Published 07/04/2016

The IPCC said Kent Police could have handled several of Anne-Marie Birch's calls better
The IPCC said Kent Police could have handled several of Anne-Marie Birch's calls better

A woman killed by her estranged husband had repeatedly reported concerns about his behaviour to police, an investigation revealed.

Anne-Marie Birch, 47, was strangled in a field near her home in Ramsgate, Kent, in November 2013 after a relentless campaign of harassment by Lee Birch.
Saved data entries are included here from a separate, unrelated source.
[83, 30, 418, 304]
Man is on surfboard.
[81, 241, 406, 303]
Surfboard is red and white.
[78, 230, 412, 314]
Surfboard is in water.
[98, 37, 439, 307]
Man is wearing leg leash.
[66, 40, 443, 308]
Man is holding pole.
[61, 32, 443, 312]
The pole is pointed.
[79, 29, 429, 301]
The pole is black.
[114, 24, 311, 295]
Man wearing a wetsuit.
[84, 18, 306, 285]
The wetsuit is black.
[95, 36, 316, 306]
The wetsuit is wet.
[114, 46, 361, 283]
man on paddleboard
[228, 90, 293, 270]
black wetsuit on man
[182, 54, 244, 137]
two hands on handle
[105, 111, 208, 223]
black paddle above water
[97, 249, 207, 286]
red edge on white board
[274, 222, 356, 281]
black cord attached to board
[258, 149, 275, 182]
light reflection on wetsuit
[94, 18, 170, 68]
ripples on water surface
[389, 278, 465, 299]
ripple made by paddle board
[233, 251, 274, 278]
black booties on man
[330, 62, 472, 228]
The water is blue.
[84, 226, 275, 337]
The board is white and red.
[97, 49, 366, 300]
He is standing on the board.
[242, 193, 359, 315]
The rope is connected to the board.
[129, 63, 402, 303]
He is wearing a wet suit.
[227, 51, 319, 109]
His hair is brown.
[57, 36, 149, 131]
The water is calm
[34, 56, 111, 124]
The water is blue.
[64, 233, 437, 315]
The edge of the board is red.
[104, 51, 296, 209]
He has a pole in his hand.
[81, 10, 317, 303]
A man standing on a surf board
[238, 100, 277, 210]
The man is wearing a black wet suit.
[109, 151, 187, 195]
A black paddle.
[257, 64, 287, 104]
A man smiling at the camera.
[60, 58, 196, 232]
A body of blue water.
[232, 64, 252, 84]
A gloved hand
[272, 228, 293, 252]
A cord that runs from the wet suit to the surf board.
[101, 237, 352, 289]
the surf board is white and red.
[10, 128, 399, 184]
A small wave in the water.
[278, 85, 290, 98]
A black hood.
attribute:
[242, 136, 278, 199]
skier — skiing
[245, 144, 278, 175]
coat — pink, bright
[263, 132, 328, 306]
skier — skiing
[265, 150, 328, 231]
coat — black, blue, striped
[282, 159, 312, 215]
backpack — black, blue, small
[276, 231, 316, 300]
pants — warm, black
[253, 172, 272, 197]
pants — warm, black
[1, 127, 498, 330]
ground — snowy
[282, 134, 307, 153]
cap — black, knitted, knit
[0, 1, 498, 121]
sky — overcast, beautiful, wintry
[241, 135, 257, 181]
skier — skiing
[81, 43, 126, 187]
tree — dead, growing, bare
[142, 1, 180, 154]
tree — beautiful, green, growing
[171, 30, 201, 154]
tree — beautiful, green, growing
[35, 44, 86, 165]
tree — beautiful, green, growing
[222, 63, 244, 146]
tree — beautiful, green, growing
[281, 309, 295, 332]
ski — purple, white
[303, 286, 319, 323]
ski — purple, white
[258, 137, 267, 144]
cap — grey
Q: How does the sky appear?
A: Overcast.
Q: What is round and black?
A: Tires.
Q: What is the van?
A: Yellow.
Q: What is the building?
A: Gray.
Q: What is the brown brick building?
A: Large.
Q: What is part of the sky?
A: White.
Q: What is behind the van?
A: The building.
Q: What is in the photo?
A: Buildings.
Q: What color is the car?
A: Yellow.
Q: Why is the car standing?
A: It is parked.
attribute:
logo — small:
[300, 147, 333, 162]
He was later jailed for life for murder.

Mrs Birch contacted police on nine separate occasions in the months leading up to her death, the Independent Police Complaints Commission (IPCC) disclosed.

The watchdog concluded that Kent Police could have handled several of her calls better.

Problems cited included incorrect logging of calls and a lack of awareness among some staff about non-molestation orders (NMOs).

Mrs Birch, who ran a dog-walking business, obtained an NMO against her husband less than seven weeks before her death.

Officers who spoke to the victim before she obtained the order may have failed to identify or investigate potential offences committed by her husband, including harassment and making threats to kill, the probe found.

On the morning of her death, Mrs Birch called police to report her husband had been hiding in her back garden.

The IPCC concluded the call was answered by a trainee call handler and had not been properly logged.

IPCC commissioner Mary Cunneen said: "Ultimately it is Lee Birch who takes full responsibility for the campaign of harassment against Anne-Marie which culminated in her tragic death.

"Our investigation found that Kent Police could have performed better when Anne-Marie called them for help and we have made 12 recommendations to the force highlighting important areas where its practices can be improved.

"We have also agreed with Kent Police that eight individual officers and three call centre workers should receive specific learning points so the mistakes made in this case are not repeated in the future."

During the investigation, four members of Kent Police staff - a control room team leader, a supervisor and two call handlers - were interviewed under notice.

None had a case to answer for misconduct, the IPCC found.

Kent Police said: " The IPCC report into how Kent Police handled certain aspects of Anne-Marie Birch's contact with us prior to the day of her murder makes for disappointing reading.

"We aim to put victims at the heart of everything we do and clearly there were steps we could have taken to improve the service Anne-Marie received when she had concerns about her estranged husband's behaviour.

"As soon as it became clear there were areas needing improvement, those improvements were made and they have been in place for a significant period of time.

"While Kent Police recognises it could have offered a better service to Anne-Marie, it became clear in our investigation that her estranged husband had a very determined and clear intention to do her serious harm.

"Our sympathies remain with her family and those who were close to her."